→ Input:
+++

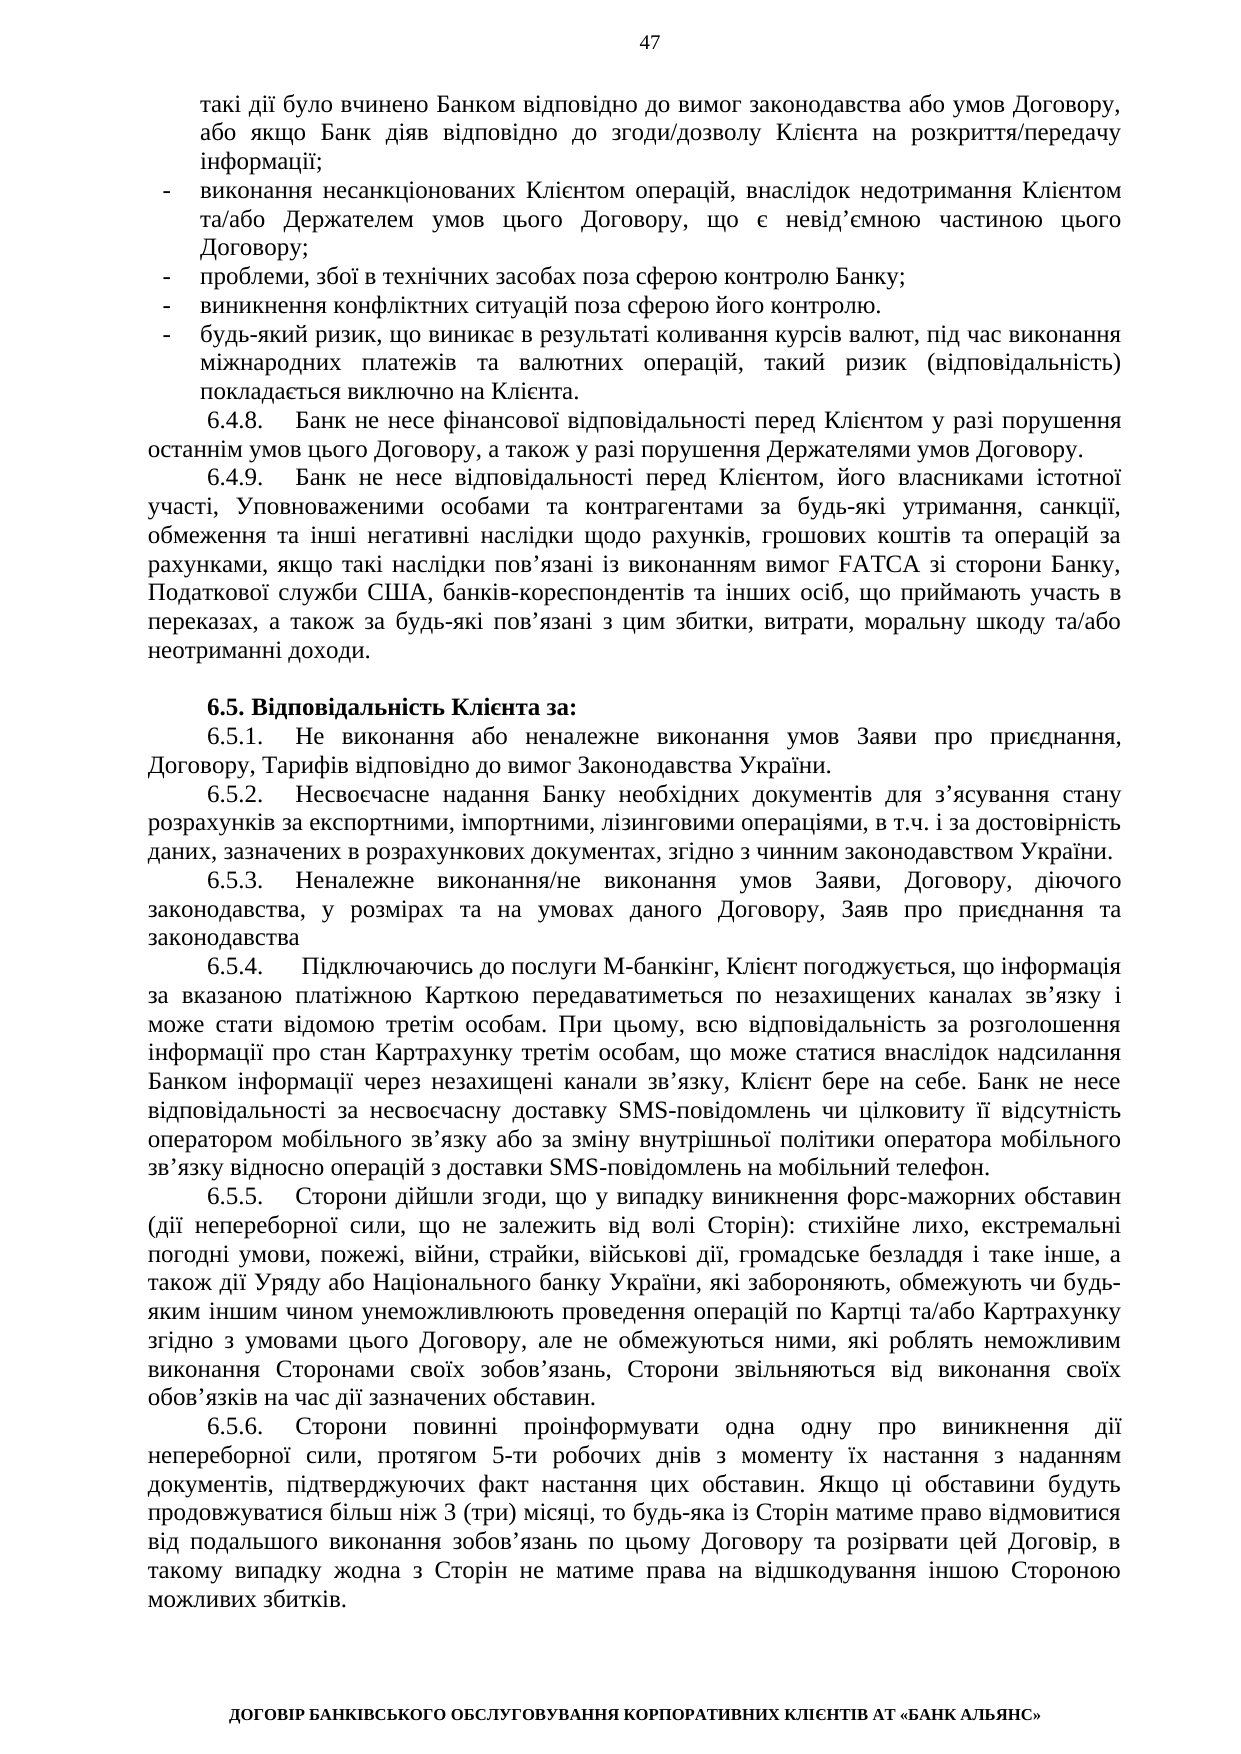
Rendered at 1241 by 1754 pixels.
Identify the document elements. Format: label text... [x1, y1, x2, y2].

list виникнення конфліктних ситуацій поза сферою його контролю. [162, 290, 1122, 319]
list Несвоєчасне надання Банку необхідних документів для з’ясування стану розрахунків за експортними, імпортними, лізинговими операціями, в т.ч. і за достовірність даних, зазначених в розрахункових документах, згідно з чинним законодавством України. [148, 779, 1122, 865]
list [162, 89, 1122, 175]
list Відповідальність Клієнта за: [148, 692, 1122, 721]
list Підключаючись до послуги M-банкінг, Клієнт погоджується, що інформація за вказаною платіжною Карткою передаватиметься по незахищених каналах зв’язку і може стати відомою третім особам. При цьому, всю відповідальність за розголошення інформації про стан Картрахунку третім особам, що може статися внаслідок надсилання Банком інформації через незахищені канали зв’язку, Клієнт бере на себе. Банк не несе відповідальності за несвоєчасну доставку SMS-повідомлень чи цілковиту її відсутність оператором мобільного зв’язку або за зміну внутрішньої політики оператора мобільного зв’язку відносно операцій з доставки SMS-повідомлень на мобільний телефон. [148, 951, 1122, 1181]
list Не виконання або неналежне виконання умов Заяви про приєднання, Договору, Тарифів відповідно до вимог Законодавства України. [148, 721, 1122, 779]
list виконання несанкціонованих Клієнтом операцій, внаслідок недотримання Клієнтом та/або Держателем умов цього Договору, що є невід’ємною частиною цього Договору; [162, 175, 1122, 261]
list будь-який ризик, що виникає в результаті коливання курсів валют, під час виконання міжнародних платежів та валютних операцій, такий ризик (відповідальність) покладається виключно на Клієнта. [162, 319, 1122, 405]
list Банк не несе фінансової відповідальності перед Клієнтом у разі порушення останнім умов цього Договору, а також у разі порушення Держателями умов Договору. [148, 405, 1122, 462]
list Сторони повинні проінформувати одна одну про виникнення дії непереборної сили, протягом 5-ти робочих днів з моменту їх настання з наданням документів, підтверджуючих факт настання цих обставин. Якщо ці обставини будуть продовжуватися більш ніж 3 (три) місяці, то будь-яка із Сторін матиме право відмовитися від подальшого виконання зобов’язань по цьому Договору та розірвати цей Договір, в такому випадку жодна з Сторін не матиме права на відшкодування іншою Стороною можливих збитків. [148, 1411, 1122, 1612]
list Сторони дійшли згоди, що у випадку виникнення форс-мажорних обставин (дії непереборної сили, що не залежить від волі Сторін): стихійне лихо, екстремальні погодні умови, пожежі, війни, страйки, військові дії, громадське безладдя і таке інше, а також дії Уряду або Національного банку України, які забороняють, обмежують чи будь-яким іншим чином унеможливлюють проведення операцій по Картці та/або Картрахунку згідно з умовами цього Договору, але не обмежуються ними, які роблять неможливим виконання Сторонами своїх зобов’язань, Сторони звільняються від виконання своїх обов’язків на час дії зазначених обставин. [148, 1181, 1122, 1411]
list Неналежне виконання/не виконання умов Заяви, Договору, діючого законодавства, у розмірах та на умовах даного Договору, Заяв про приєднання та законодавства [148, 865, 1122, 951]
list проблеми, збої в технічних засобах поза сферою контролю Банку; [162, 261, 1122, 290]
list Банк не несе відповідальності перед Клієнтом, його власниками істотної участі, Уповноваженими особами та контрагентами за будь-які утримання, санкції, обмеження та інші негативні наслідки щодо рахунків, грошових коштів та операцій за рахунками, якщо такі наслідки пов’язані із виконанням вимог FATCA зі сторони Банку, Податкової служби США, банків-кореспондентів та інших осіб, що приймають участь в переказах, а також за будь-які пов’язані з цим збитки, витрати, моральну шкоду та/або неотриманні доходи. [148, 462, 1122, 664]
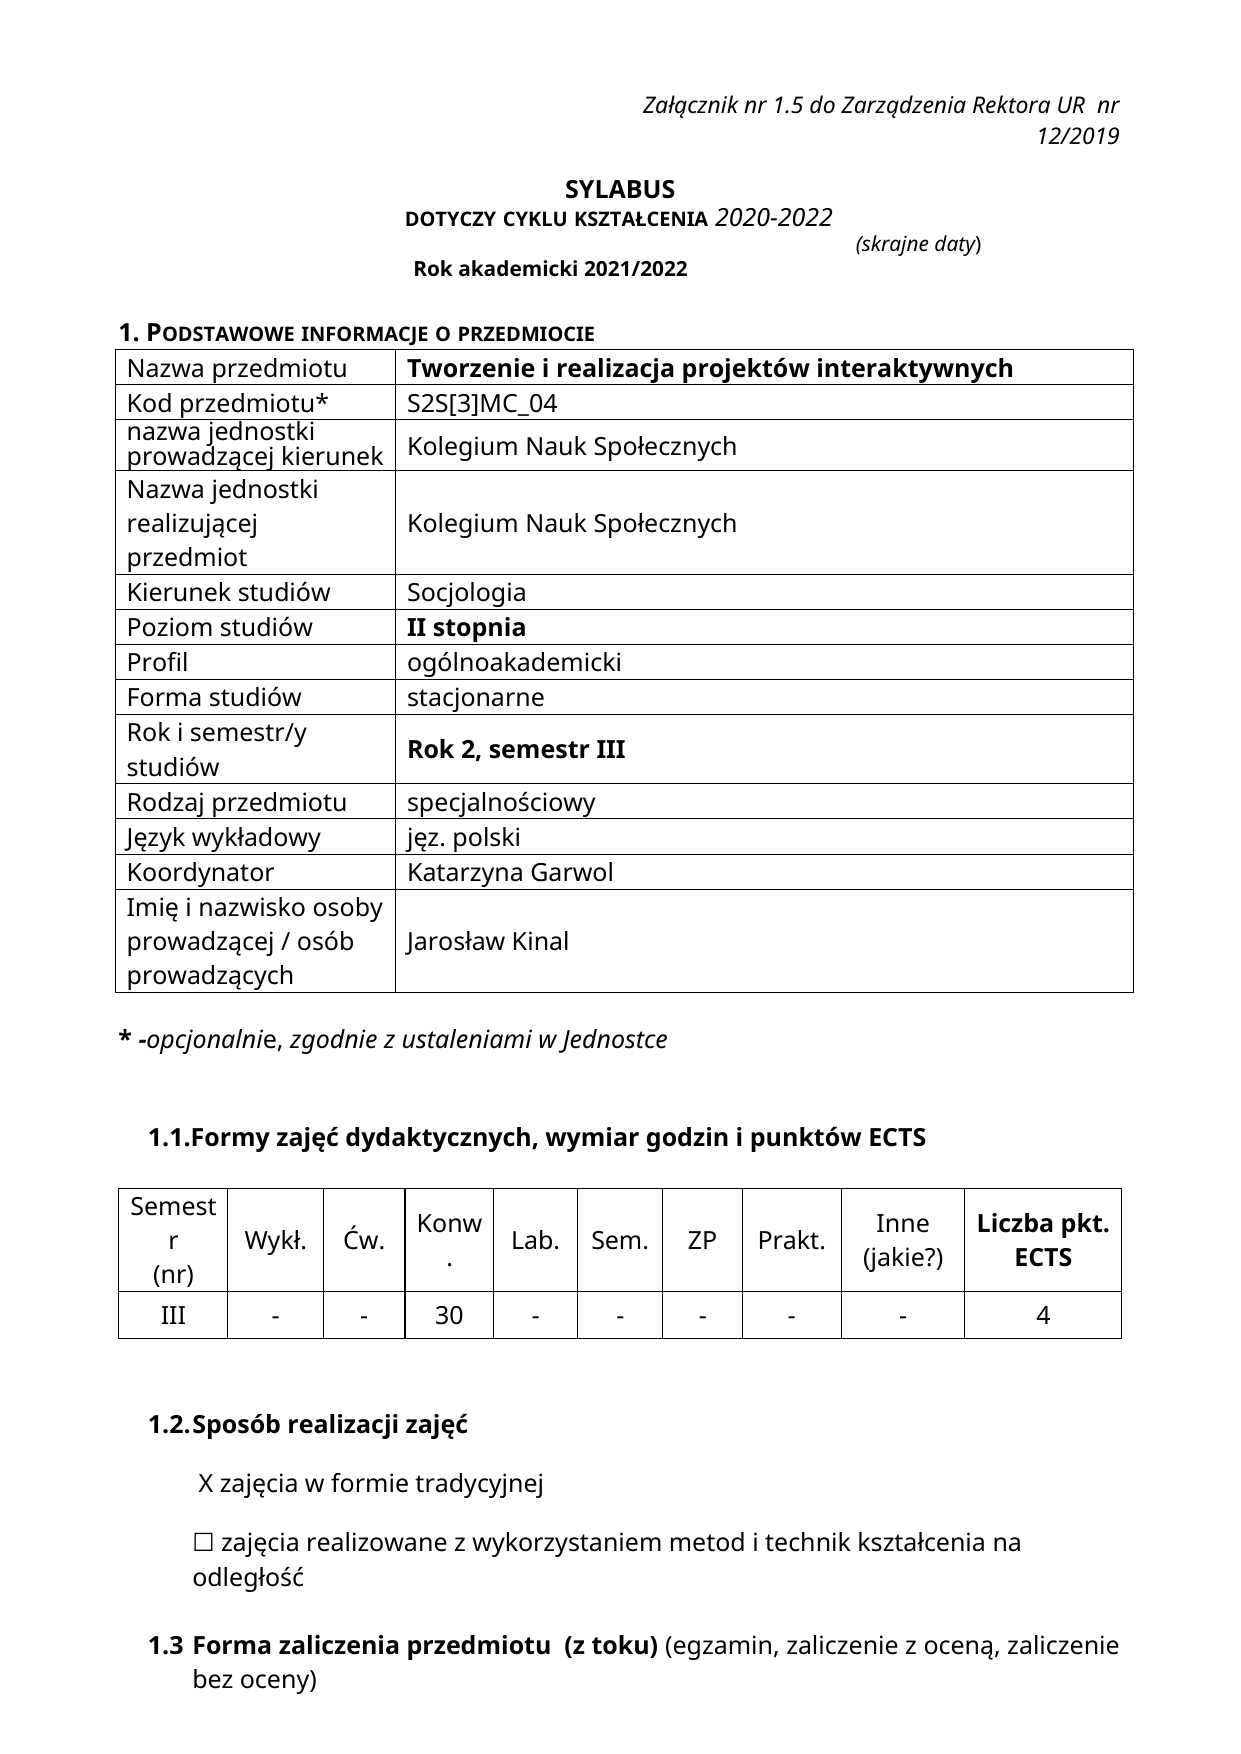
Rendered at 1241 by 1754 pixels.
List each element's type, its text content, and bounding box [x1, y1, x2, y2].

table_cell Jarosław Kinal [396, 890, 1133, 992]
table_cell - [228, 1292, 323, 1338]
table_cell nazwa jednostki prowadzącej kierunek [116, 420, 395, 470]
table_cell 4 [965, 1292, 1121, 1338]
table_cell - [578, 1292, 662, 1338]
text Załącznik nr 1.5 do Zarządzenia Rektora UR nr 12/2019 [118, 89, 1122, 151]
table_header ZP [663, 1189, 742, 1291]
table_cell - [743, 1292, 841, 1338]
table_cell Rok 2, semestr III [396, 715, 1133, 783]
table_cell ogólnoakademicki [396, 645, 1133, 679]
table_header Ćw. [324, 1189, 404, 1291]
text 1.3 Forma zaliczenia przedmiotu (z toku) (egzamin, zaliczenie z oceną, zaliczenie bez oceny) [148, 1627, 1122, 1695]
table_cell jęz. polski [396, 819, 1133, 853]
table_cell - [324, 1292, 404, 1338]
text ☐ zajęcia realizowane z wykorzystaniem metod i technik kształcenia na odległość [192, 1525, 1122, 1593]
table_cell Socjologia [396, 575, 1133, 609]
table_header Tworzenie i realizacja projektów interaktywnych [396, 350, 1133, 384]
text Rok akademicki 2021/2022 [118, 256, 1122, 281]
text (skrajne daty) [118, 231, 1122, 256]
table_header Liczba pkt. ECTS [965, 1189, 1121, 1291]
table_cell - [494, 1292, 577, 1338]
table_header Sem. [578, 1189, 662, 1291]
table_cell Forma studiów [116, 680, 395, 714]
table_cell Rodzaj przedmiotu [116, 784, 395, 818]
table_cell - [842, 1292, 964, 1338]
table_cell Poziom studiów [116, 610, 395, 644]
table_cell specjalnościowy [396, 784, 1133, 818]
table_cell - [663, 1292, 742, 1338]
table_cell stacjonarne [396, 680, 1133, 714]
table_cell Kolegium Nauk Społecznych [396, 420, 1133, 470]
table_header Nazwa przedmiotu [116, 350, 395, 384]
table_header Konw. [406, 1189, 493, 1291]
table_header Prakt. [743, 1189, 841, 1291]
table_cell Profil [116, 645, 395, 679]
table_cell S2S[3]MC_04 [396, 385, 1133, 419]
text * -opcjonalnie, zgodnie z ustaleniami w Jednostce [118, 1022, 1122, 1056]
table_cell Katarzyna Garwol [396, 855, 1133, 888]
table_cell Kod przedmiotu* [116, 385, 395, 419]
table_cell Rok i semestr/y studiów [116, 715, 395, 783]
table_header Semestr (nr) [119, 1189, 227, 1291]
table_cell Język wykładowy [116, 819, 395, 853]
table_cell Kolegium Nauk Społecznych [396, 471, 1133, 574]
table_cell II stopnia [396, 610, 1133, 644]
table_cell III [119, 1292, 227, 1338]
table_header Lab. [494, 1189, 577, 1291]
text 1.1.Formy zajęć dydaktycznych, wymiar godzin i punktów ECTS [148, 1119, 1122, 1153]
table_cell Koordynator [116, 855, 395, 888]
text SYLABUS [118, 172, 1122, 206]
text X zajęcia w formie tradycyjnej [192, 1466, 1122, 1500]
table_header Inne (jakie?) [842, 1189, 964, 1291]
table_cell Imię i nazwisko osoby prowadzącej / osób prowadzących [116, 890, 395, 992]
text 1. Podstawowe informacje o przedmiocie [118, 315, 1122, 349]
table_header Wykł. [228, 1189, 323, 1291]
text 1.2. Sposób realizacji zajęć [148, 1407, 1122, 1441]
table_cell 30 [406, 1292, 493, 1338]
text dotyczy cyklu kształcenia 2020-2022 [118, 206, 1122, 231]
table_cell Nazwa jednostki realizującej przedmiot [116, 471, 395, 574]
table_cell Kierunek studiów [116, 575, 395, 609]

+++

→ Exercise description:
Copy each entry exactly, with no pictures.

→ Written solution:
Rendered at 1241 by 1754 pixels.
Identify the document elements. Format: label text... [x1, y1, x2, y2].

list виникнення конфліктних ситуацій поза сферою його контролю. [162, 290, 1122, 319]
list Несвоєчасне надання Банку необхідних документів для з’ясування стану розрахунків за експортними, імпортними, лізинговими операціями, в т.ч. і за достовірність даних, зазначених в розрахункових документах, згідно з чинним законодавством України. [148, 779, 1122, 865]
list [162, 89, 1122, 175]
list Відповідальність Клієнта за: [148, 692, 1122, 721]
list Підключаючись до послуги M-банкінг, Клієнт погоджується, що інформація за вказаною платіжною Карткою передаватиметься по незахищених каналах зв’язку і може стати відомою третім особам. При цьому, всю відповідальність за розголошення інформації про стан Картрахунку третім особам, що може статися внаслідок надсилання Банком інформації через незахищені канали зв’язку, Клієнт бере на себе. Банк не несе відповідальності за несвоєчасну доставку SMS-повідомлень чи цілковиту її відсутність оператором мобільного зв’язку або за зміну внутрішньої політики оператора мобільного зв’язку відносно операцій з доставки SMS-повідомлень на мобільний телефон. [148, 951, 1122, 1181]
list Не виконання або неналежне виконання умов Заяви про приєднання, Договору, Тарифів відповідно до вимог Законодавства України. [148, 721, 1122, 779]
list виконання несанкціонованих Клієнтом операцій, внаслідок недотримання Клієнтом та/або Держателем умов цього Договору, що є невід’ємною частиною цього Договору; [162, 175, 1122, 261]
list будь-який ризик, що виникає в результаті коливання курсів валют, під час виконання міжнародних платежів та валютних операцій, такий ризик (відповідальність) покладається виключно на Клієнта. [162, 319, 1122, 405]
list Банк не несе фінансової відповідальності перед Клієнтом у разі порушення останнім умов цього Договору, а також у разі порушення Держателями умов Договору. [148, 405, 1122, 462]
list Сторони повинні проінформувати одна одну про виникнення дії непереборної сили, протягом 5-ти робочих днів з моменту їх настання з наданням документів, підтверджуючих факт настання цих обставин. Якщо ці обставини будуть продовжуватися більш ніж 3 (три) місяці, то будь-яка із Сторін матиме право відмовитися від подальшого виконання зобов’язань по цьому Договору та розірвати цей Договір, в такому випадку жодна з Сторін не матиме права на відшкодування іншою Стороною можливих збитків. [148, 1411, 1122, 1612]
list Сторони дійшли згоди, що у випадку виникнення форс-мажорних обставин (дії непереборної сили, що не залежить від волі Сторін): стихійне лихо, екстремальні погодні умови, пожежі, війни, страйки, військові дії, громадське безладдя і таке інше, а також дії Уряду або Національного банку України, які забороняють, обмежують чи будь-яким іншим чином унеможливлюють проведення операцій по Картці та/або Картрахунку згідно з умовами цього Договору, але не обмежуються ними, які роблять неможливим виконання Сторонами своїх зобов’язань, Сторони звільняються від виконання своїх обов’язків на час дії зазначених обставин. [148, 1181, 1122, 1411]
list Неналежне виконання/не виконання умов Заяви, Договору, діючого законодавства, у розмірах та на умовах даного Договору, Заяв про приєднання та законодавства [148, 865, 1122, 951]
list проблеми, збої в технічних засобах поза сферою контролю Банку; [162, 261, 1122, 290]
list Банк не несе відповідальності перед Клієнтом, його власниками істотної участі, Уповноваженими особами та контрагентами за будь-які утримання, санкції, обмеження та інші негативні наслідки щодо рахунків, грошових коштів та операцій за рахунками, якщо такі наслідки пов’язані із виконанням вимог FATCA зі сторони Банку, Податкової служби США, банків-кореспондентів та інших осіб, що приймають участь в переказах, а також за будь-які пов’язані з цим збитки, витрати, моральну шкоду та/або неотриманні доходи. [148, 462, 1122, 664]
Rendered at 1241 by 1754 pixels.
List each element's type, its text content, and bounding box [x1, y1, x2, y2].

table_cell Jarosław Kinal [396, 890, 1133, 992]
table_cell - [228, 1292, 323, 1338]
table_cell nazwa jednostki prowadzącej kierunek [116, 420, 395, 470]
table_cell 4 [965, 1292, 1121, 1338]
table_cell - [578, 1292, 662, 1338]
text Załącznik nr 1.5 do Zarządzenia Rektora UR nr 12/2019 [118, 89, 1122, 151]
table_header ZP [663, 1189, 742, 1291]
table_cell - [743, 1292, 841, 1338]
table_cell Rok 2, semestr III [396, 715, 1133, 783]
table_cell ogólnoakademicki [396, 645, 1133, 679]
table_header Ćw. [324, 1189, 404, 1291]
text 1.3 Forma zaliczenia przedmiotu (z toku) (egzamin, zaliczenie z oceną, zaliczenie bez oceny) [148, 1627, 1122, 1695]
table_cell jęz. polski [396, 819, 1133, 853]
table_cell - [324, 1292, 404, 1338]
text ☐ zajęcia realizowane z wykorzystaniem metod i technik kształcenia na odległość [192, 1525, 1122, 1593]
table_cell Socjologia [396, 575, 1133, 609]
table_header Tworzenie i realizacja projektów interaktywnych [396, 350, 1133, 384]
text Rok akademicki 2021/2022 [118, 256, 1122, 281]
text (skrajne daty) [118, 231, 1122, 256]
table_header Liczba pkt. ECTS [965, 1189, 1121, 1291]
table_cell - [494, 1292, 577, 1338]
table_header Sem. [578, 1189, 662, 1291]
table_cell Forma studiów [116, 680, 395, 714]
table_cell Rodzaj przedmiotu [116, 784, 395, 818]
table_cell - [842, 1292, 964, 1338]
table_cell Poziom studiów [116, 610, 395, 644]
table_cell specjalnościowy [396, 784, 1133, 818]
table_cell - [663, 1292, 742, 1338]
table_cell stacjonarne [396, 680, 1133, 714]
table_cell Kolegium Nauk Społecznych [396, 420, 1133, 470]
table_header Nazwa przedmiotu [116, 350, 395, 384]
table_header Konw. [406, 1189, 493, 1291]
table_header Prakt. [743, 1189, 841, 1291]
table_cell Profil [116, 645, 395, 679]
table_cell S2S[3]MC_04 [396, 385, 1133, 419]
text * -opcjonalnie, zgodnie z ustaleniami w Jednostce [118, 1022, 1122, 1056]
table_cell Katarzyna Garwol [396, 855, 1133, 888]
table_cell Kod przedmiotu* [116, 385, 395, 419]
table_cell Rok i semestr/y studiów [116, 715, 395, 783]
table_header Semestr (nr) [119, 1189, 227, 1291]
table_cell Język wykładowy [116, 819, 395, 853]
table_cell Kolegium Nauk Społecznych [396, 471, 1133, 574]
table_cell II stopnia [396, 610, 1133, 644]
table_cell III [119, 1292, 227, 1338]
table_header Lab. [494, 1189, 577, 1291]
text 1.1.Formy zajęć dydaktycznych, wymiar godzin i punktów ECTS [148, 1119, 1122, 1153]
table_cell Koordynator [116, 855, 395, 888]
text SYLABUS [118, 172, 1122, 206]
text X zajęcia w formie tradycyjnej [192, 1466, 1122, 1500]
table_header Inne (jakie?) [842, 1189, 964, 1291]
table_cell Imię i nazwisko osoby prowadzącej / osób prowadzących [116, 890, 395, 992]
text 1. Podstawowe informacje o przedmiocie [118, 315, 1122, 349]
table_header Wykł. [228, 1189, 323, 1291]
text 1.2. Sposób realizacji zajęć [148, 1407, 1122, 1441]
table_cell 30 [406, 1292, 493, 1338]
text dotyczy cyklu kształcenia 2020-2022 [118, 206, 1122, 231]
table_cell Nazwa jednostki realizującej przedmiot [116, 471, 395, 574]
table_cell Kierunek studiów [116, 575, 395, 609]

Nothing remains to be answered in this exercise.